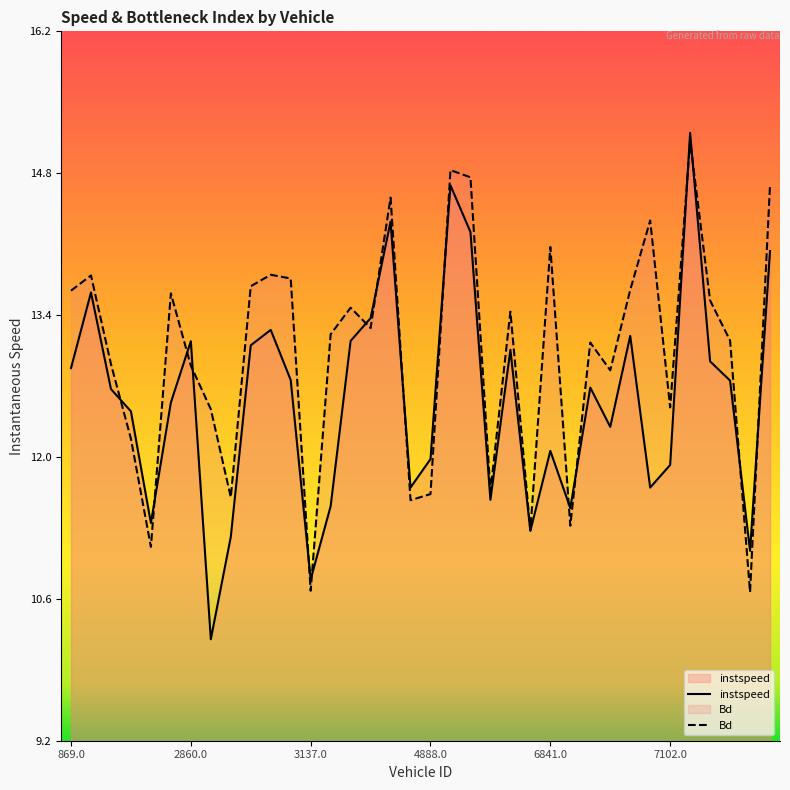

What is the sum of all instspeed values?

452.9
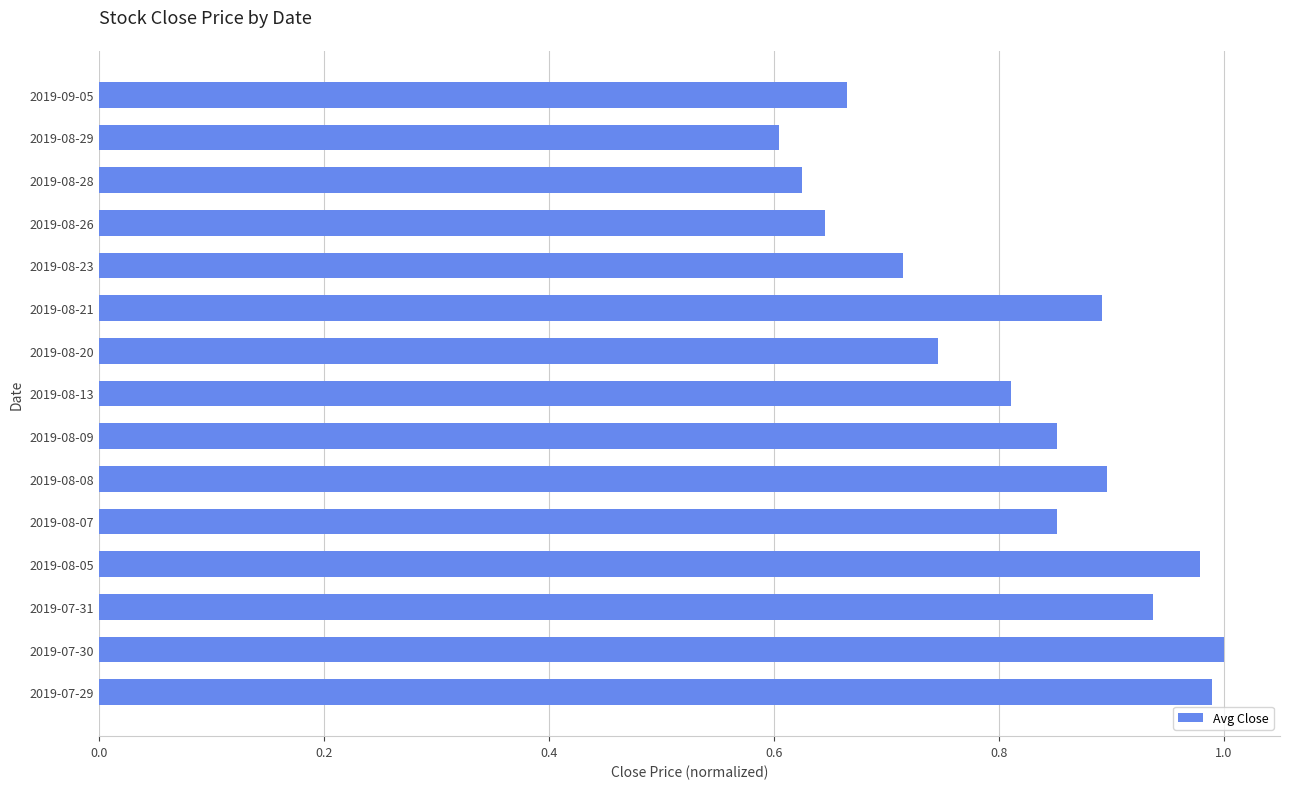

Between 2019-07-31 and 2019-07-30, which is larger?

2019-07-30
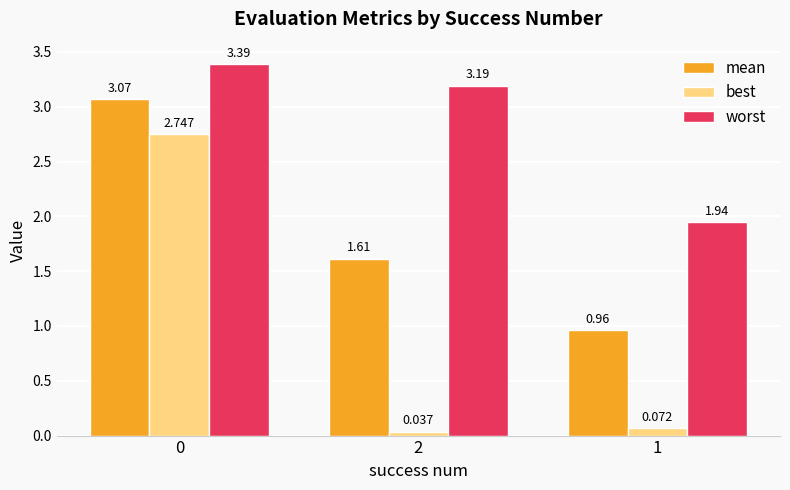

What is the sum of all worst values?

8.5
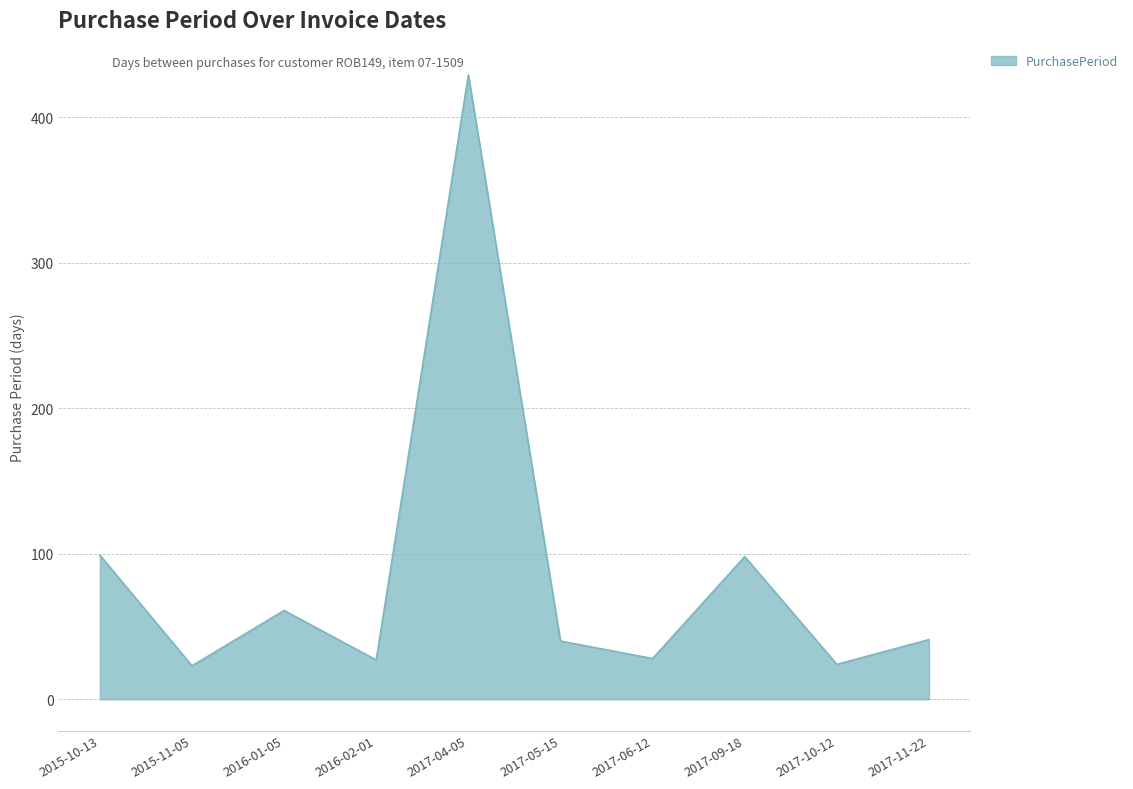

True or false: the data shows 23 at 2015-11-05.

True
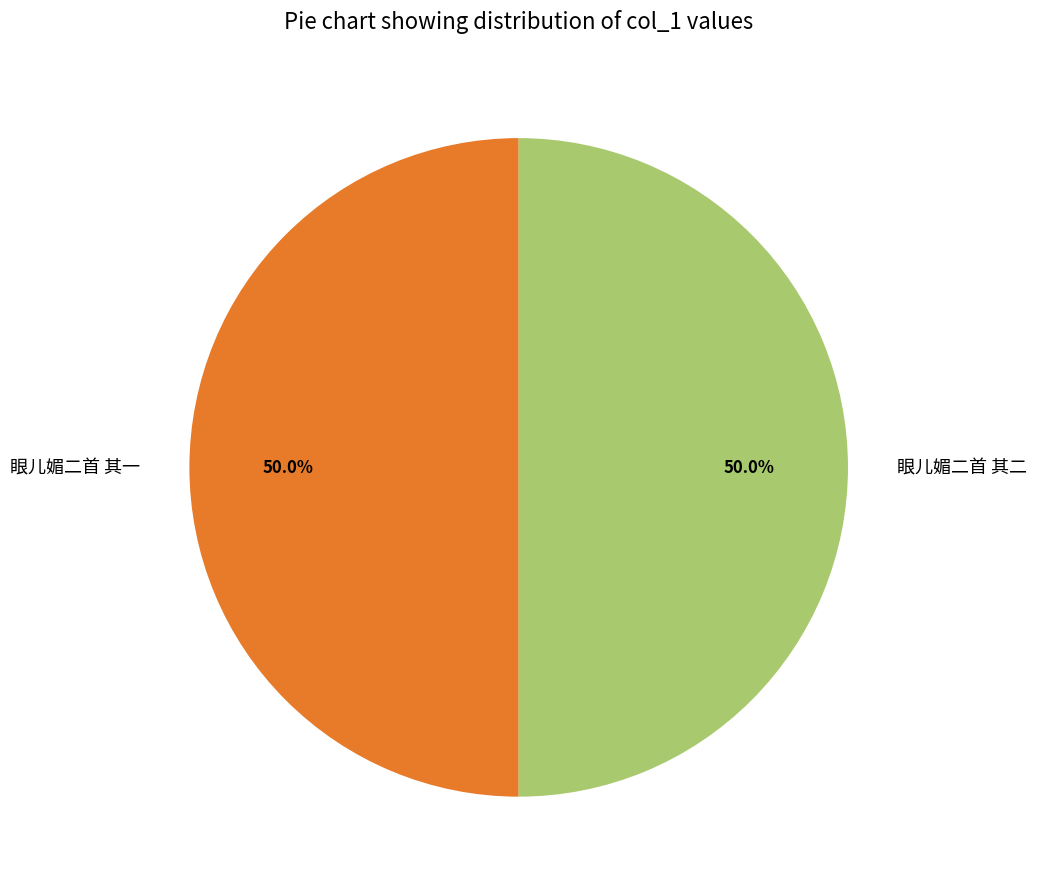

Approximately how many times larger is the value at 眼儿媚二首 其一 compared to 眼儿媚二首 其二?

1.0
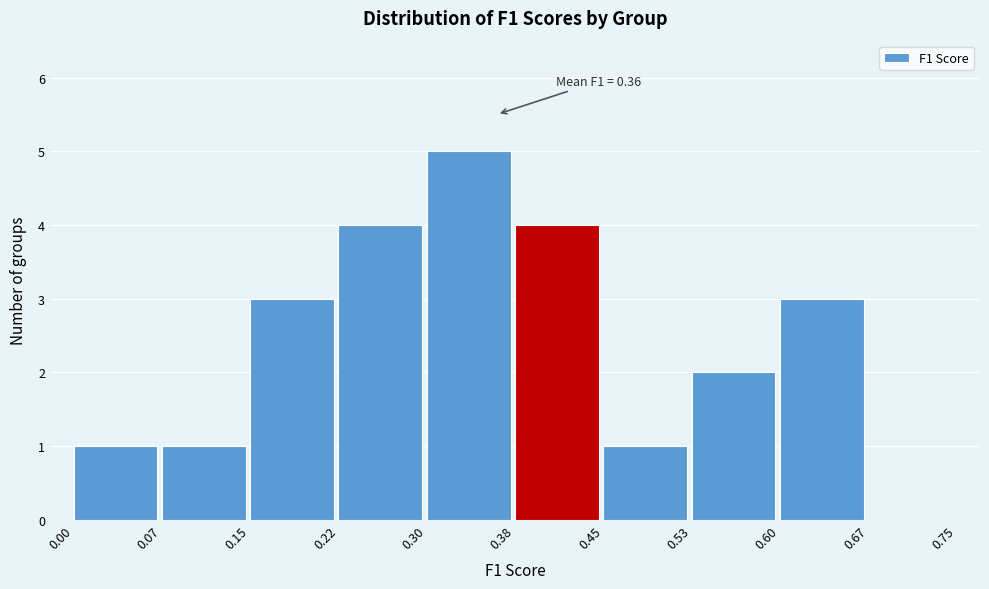

Over which range of the x-axis is the bar tallest?

0.30 to 0.38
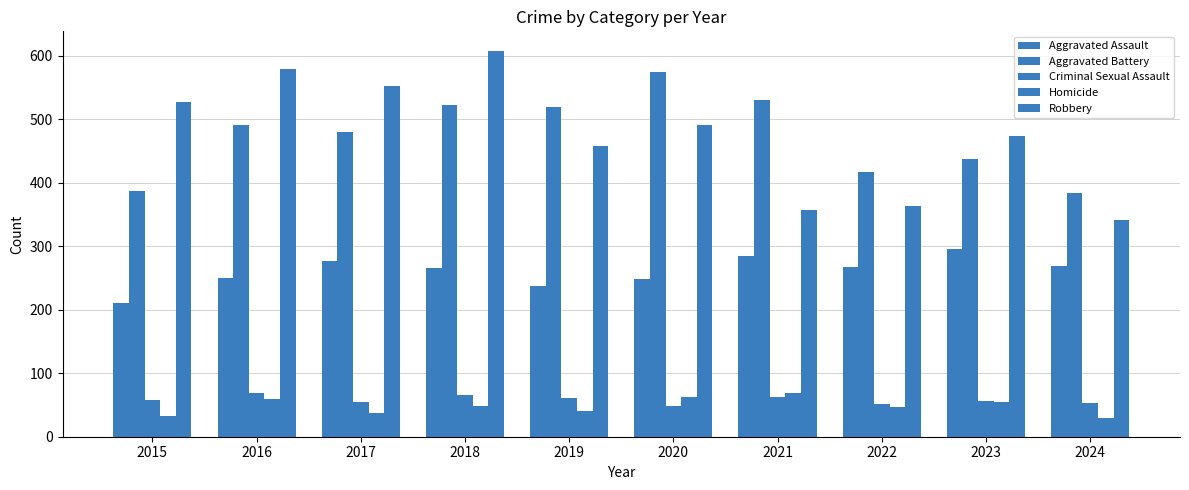

At which label is Criminal Sexual Assault closest to 59?

2015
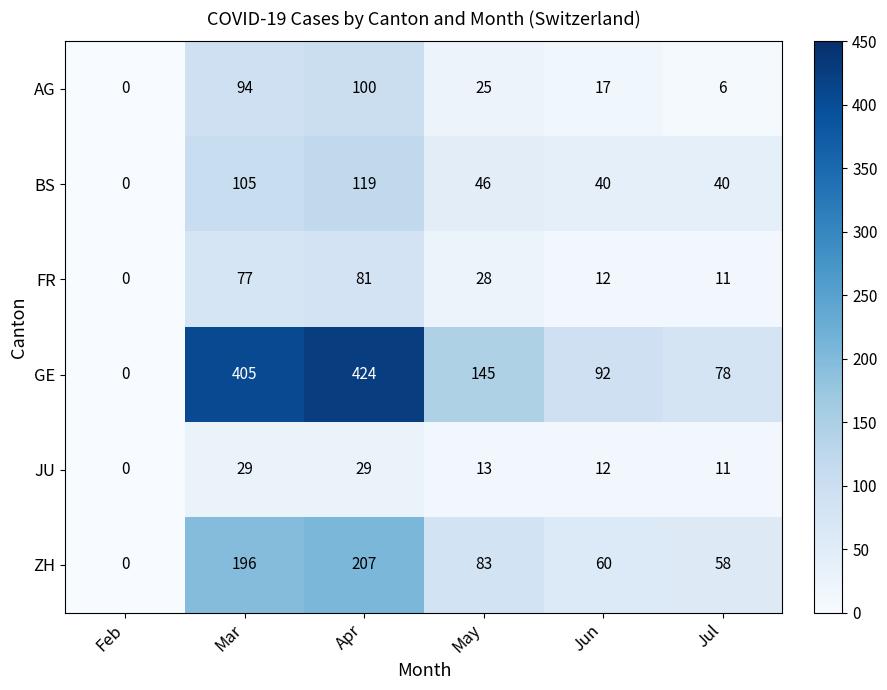

What is the sum of the JU values at Jun and May?

25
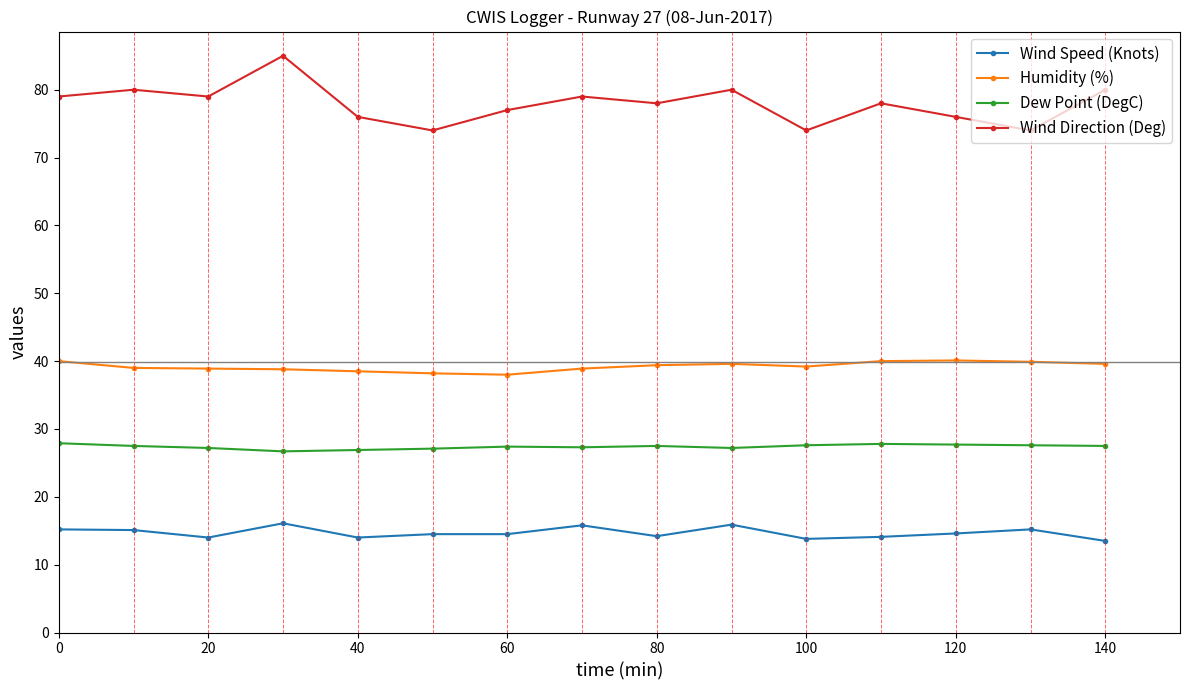

What is the value of the Dew Point (DegC) point at the 1st from the left?

27.9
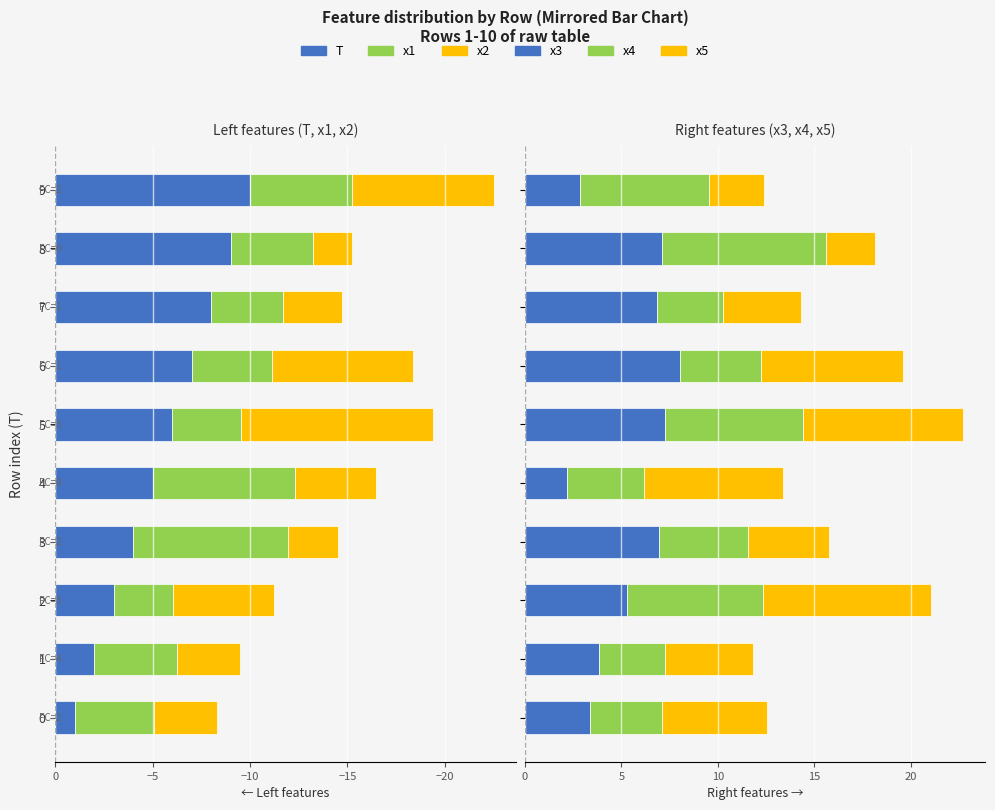

The x4 series shows 7.1 at 5. True or false?

True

^^^^

> **Your instructions**: Reproduce all of the lines above word for word, including every answer, but leave out the pictures.

> **Written answer**:
What is the sum of all instspeed values?

452.9

Between 2019-07-31 and 2019-07-30, which is larger?

2019-07-30

What is the sum of all worst values?

8.5

True or false: the data shows 23 at 2015-11-05.

True

Approximately how many times larger is the value at 眼儿媚二首 其一 compared to 眼儿媚二首 其二?

1.0

Over which range of the x-axis is the bar tallest?

0.30 to 0.38

At which label is Criminal Sexual Assault closest to 59?

2015

What is the sum of the JU values at Jun and May?

25

What is the value of the Dew Point (DegC) point at the 1st from the left?

27.9

The x4 series shows 7.1 at 5. True or false?

True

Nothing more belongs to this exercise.